Excerpts from a dataset

═══

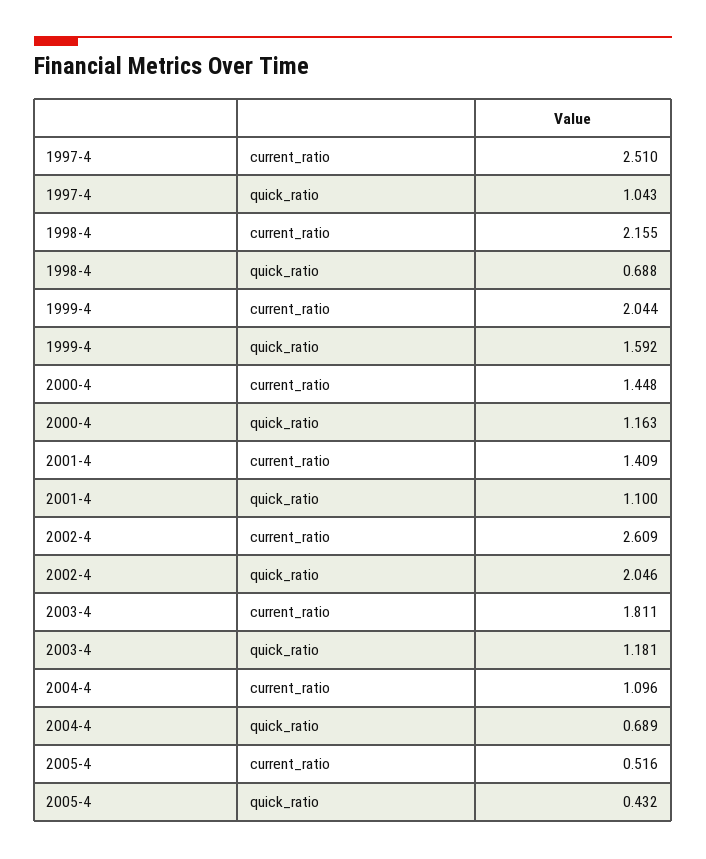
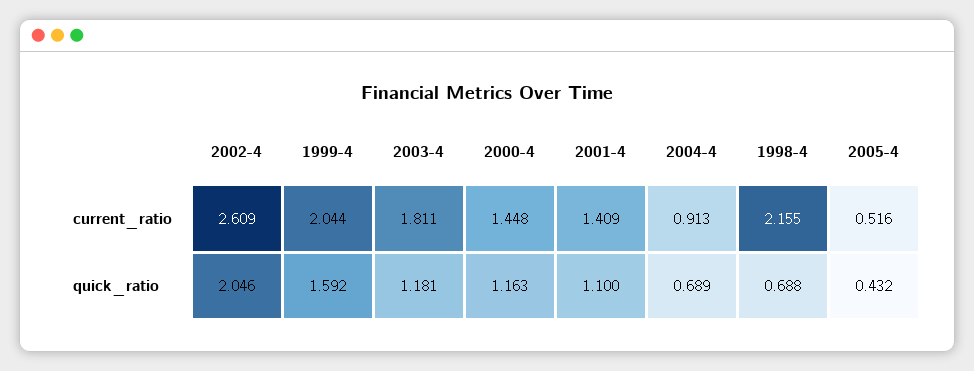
1997-4, current_ratio: 2.51 -> none
1997-4, quick_ratio: 1.043 -> none
2004-4, current_ratio: 1.096 -> 0.913

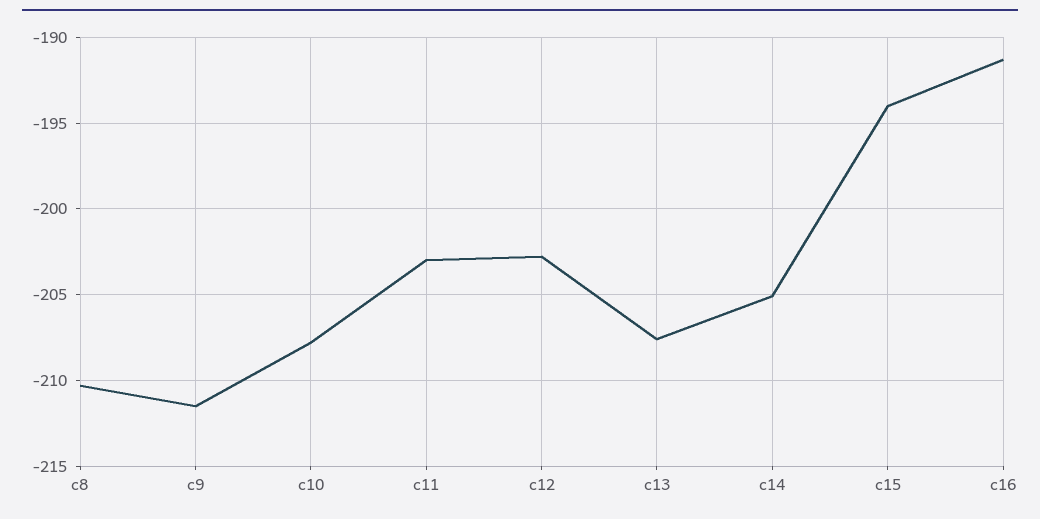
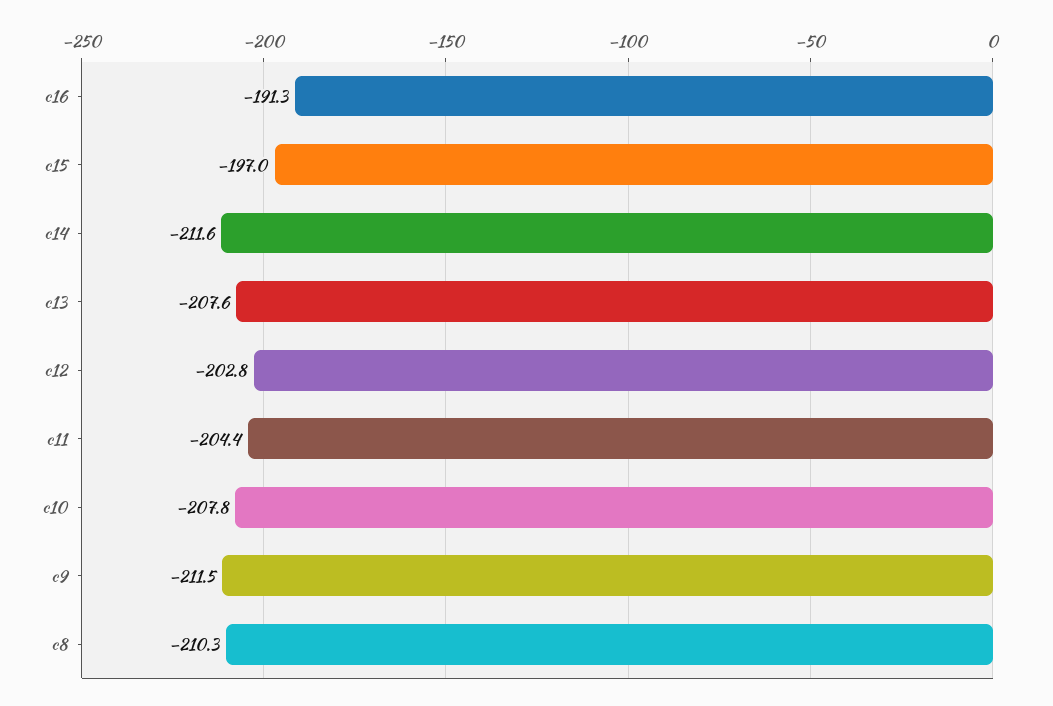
c11: -203 -> -204.4
c14: -205 -> -211.6
c15: -194 -> -197

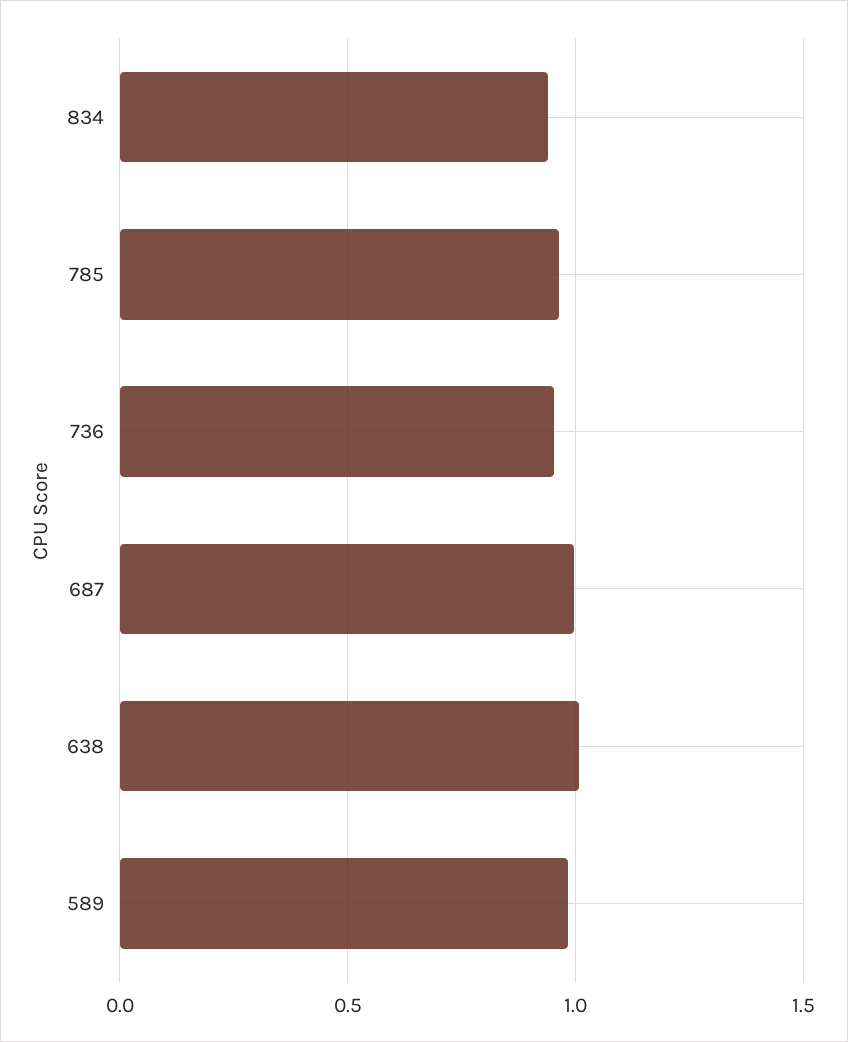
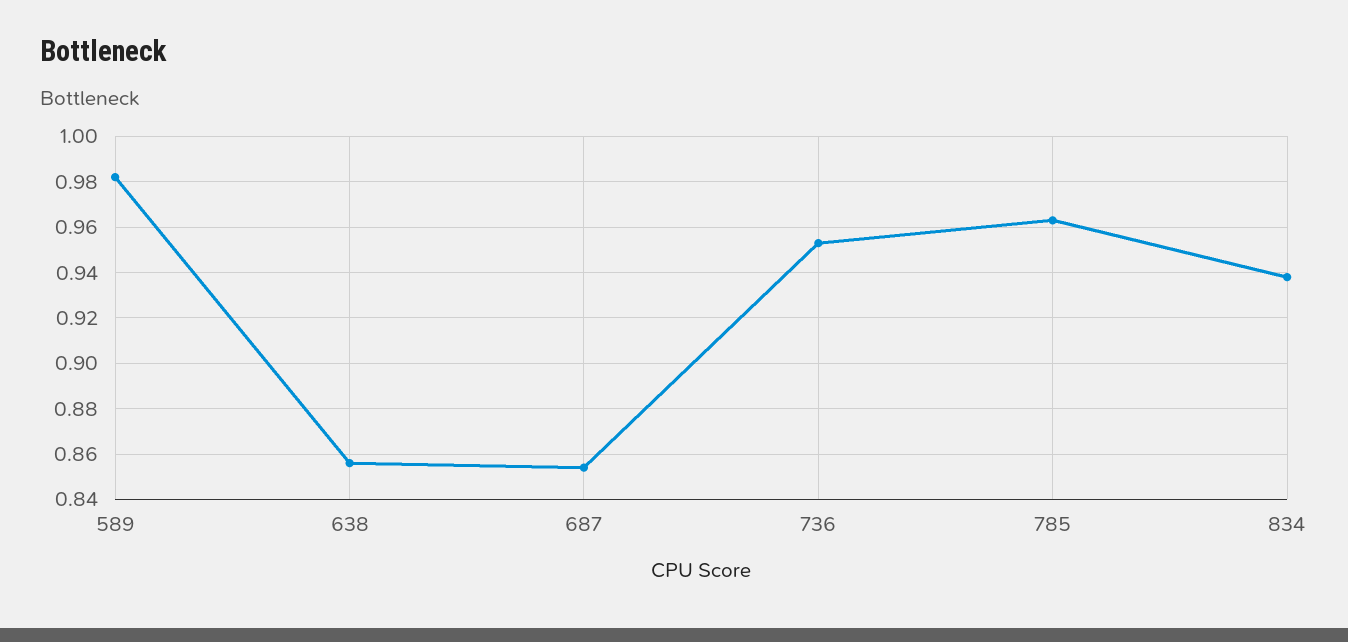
687: 1 -> 0.855
638: 1 -> 0.855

═══

_Assignment:_ Look over the records above and filter for each line with the word "none".

_Solution:_
1997-4, current_ratio: 2.51 -> none
1997-4, quick_ratio: 1.043 -> none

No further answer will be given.